Information given.

□ □ □ □ □

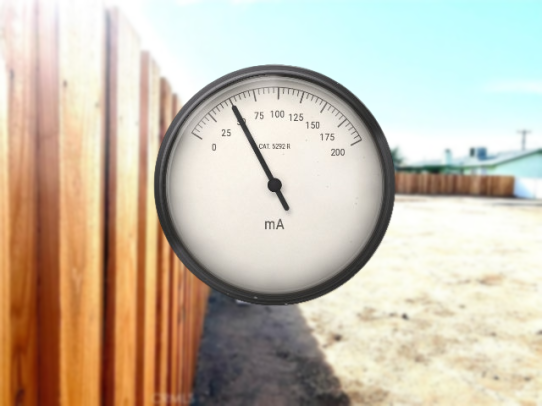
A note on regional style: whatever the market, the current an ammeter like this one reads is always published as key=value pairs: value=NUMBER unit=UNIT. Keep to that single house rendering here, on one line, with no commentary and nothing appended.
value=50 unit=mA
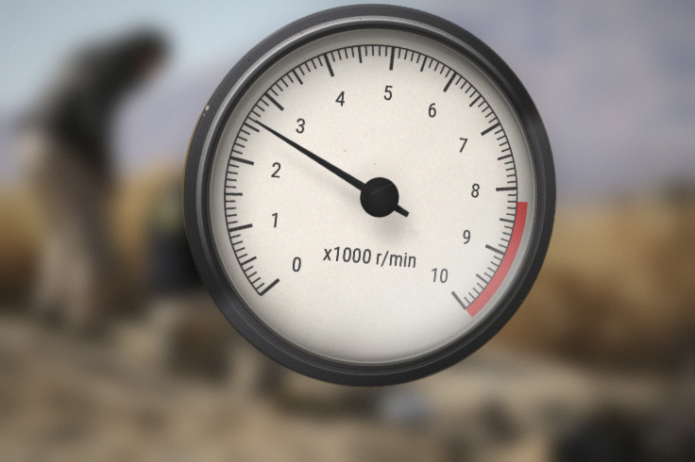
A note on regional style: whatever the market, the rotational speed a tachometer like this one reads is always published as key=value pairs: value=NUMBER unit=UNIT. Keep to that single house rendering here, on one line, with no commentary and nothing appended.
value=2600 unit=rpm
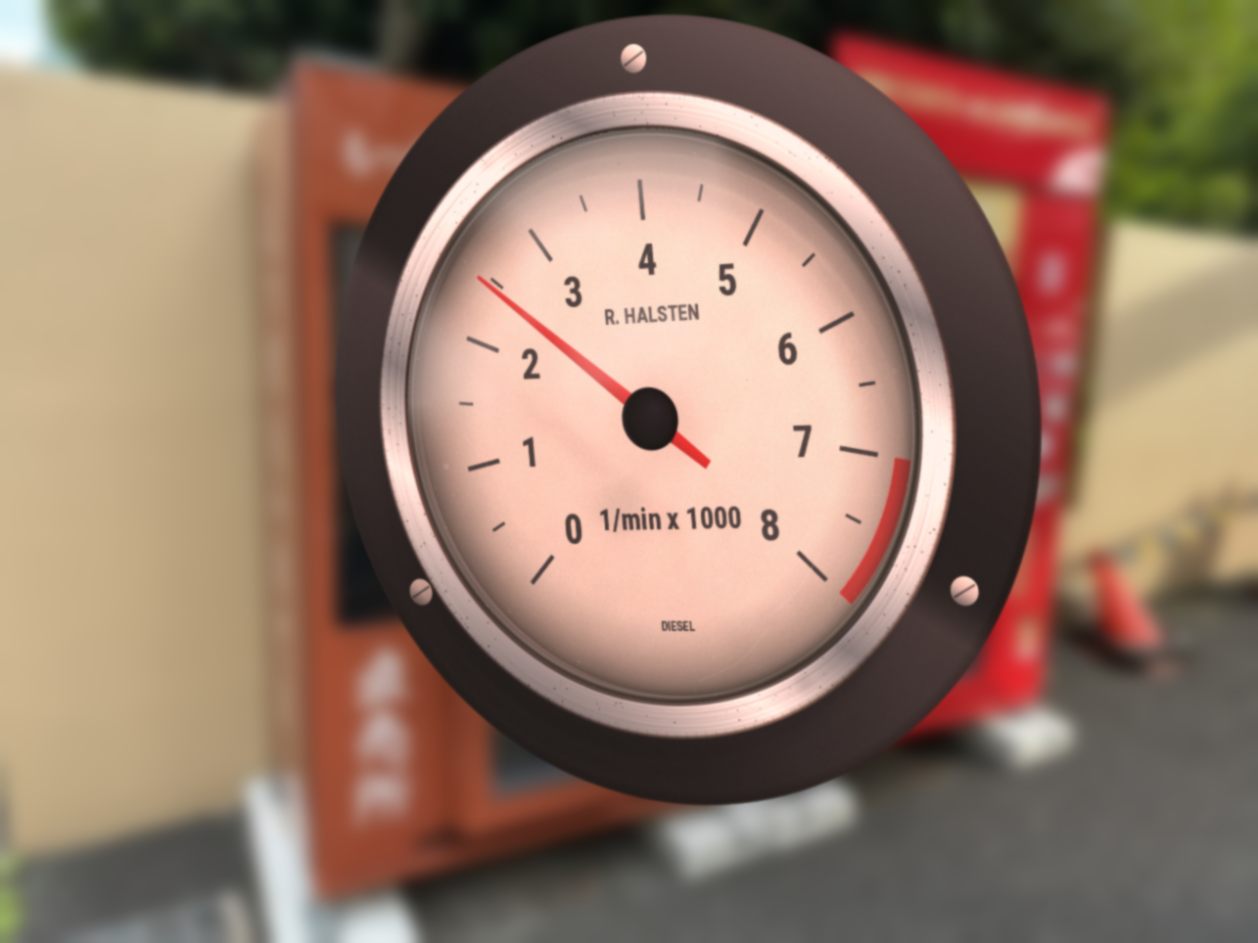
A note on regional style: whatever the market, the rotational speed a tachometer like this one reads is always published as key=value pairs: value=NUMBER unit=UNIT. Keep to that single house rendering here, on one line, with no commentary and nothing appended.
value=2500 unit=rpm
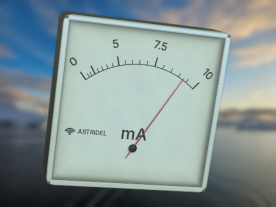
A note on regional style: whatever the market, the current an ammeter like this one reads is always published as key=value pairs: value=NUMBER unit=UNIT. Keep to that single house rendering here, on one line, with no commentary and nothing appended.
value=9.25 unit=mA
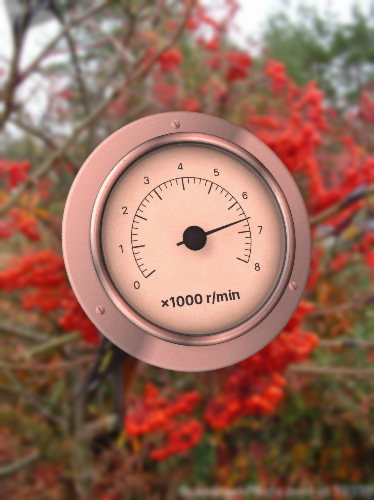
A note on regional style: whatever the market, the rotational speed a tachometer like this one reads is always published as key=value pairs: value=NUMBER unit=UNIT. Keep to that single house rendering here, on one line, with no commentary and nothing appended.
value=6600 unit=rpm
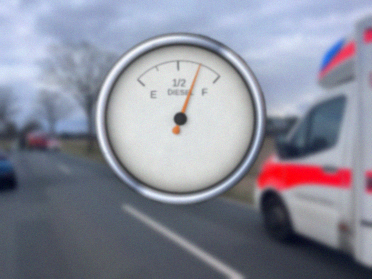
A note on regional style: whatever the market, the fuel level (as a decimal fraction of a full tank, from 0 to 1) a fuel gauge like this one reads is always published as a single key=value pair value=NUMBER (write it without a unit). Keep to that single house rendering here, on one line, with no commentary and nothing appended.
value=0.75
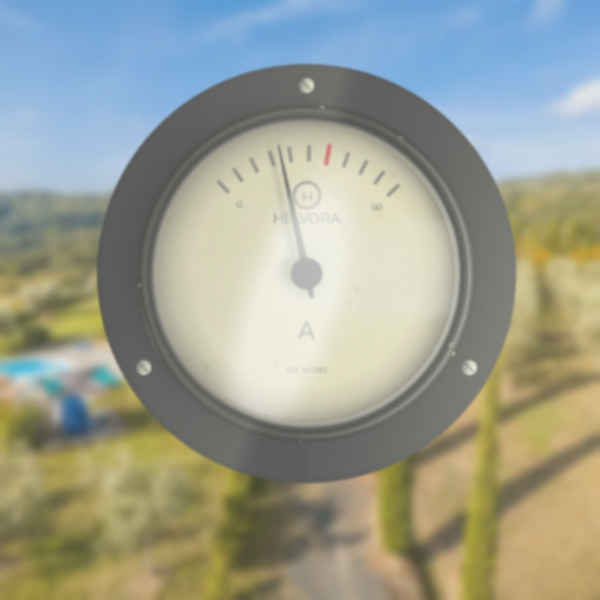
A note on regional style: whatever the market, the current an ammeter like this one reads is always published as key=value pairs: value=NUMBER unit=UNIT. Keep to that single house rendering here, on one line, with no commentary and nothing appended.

□ □ □ □ □

Instructions for the task. Rewrite all the rows above with "commentary" changed to "remarks" and every other word left as it is. Leave the pictures out of your version.

Written answer.
A note on regional style: whatever the market, the current an ammeter like this one reads is always published as key=value pairs: value=NUMBER unit=UNIT. Keep to that single house rendering here, on one line, with no remarks and nothing appended.
value=50 unit=mA
A note on regional style: whatever the market, the rotational speed a tachometer like this one reads is always published as key=value pairs: value=NUMBER unit=UNIT. Keep to that single house rendering here, on one line, with no remarks and nothing appended.
value=2600 unit=rpm
A note on regional style: whatever the market, the rotational speed a tachometer like this one reads is always published as key=value pairs: value=NUMBER unit=UNIT. Keep to that single house rendering here, on one line, with no remarks and nothing appended.
value=2500 unit=rpm
A note on regional style: whatever the market, the current an ammeter like this one reads is always published as key=value pairs: value=NUMBER unit=UNIT. Keep to that single house rendering here, on one line, with no remarks and nothing appended.
value=9.25 unit=mA
A note on regional style: whatever the market, the rotational speed a tachometer like this one reads is always published as key=value pairs: value=NUMBER unit=UNIT. Keep to that single house rendering here, on one line, with no remarks and nothing appended.
value=6600 unit=rpm
A note on regional style: whatever the market, the fuel level (as a decimal fraction of a full tank, from 0 to 1) a fuel gauge like this one reads is always published as a single key=value pair value=NUMBER (write it without a unit). Keep to that single house rendering here, on one line, with no remarks and nothing appended.
value=0.75
A note on regional style: whatever the market, the current an ammeter like this one reads is always published as key=value pairs: value=NUMBER unit=UNIT. Keep to that single house rendering here, on one line, with no remarks and nothing appended.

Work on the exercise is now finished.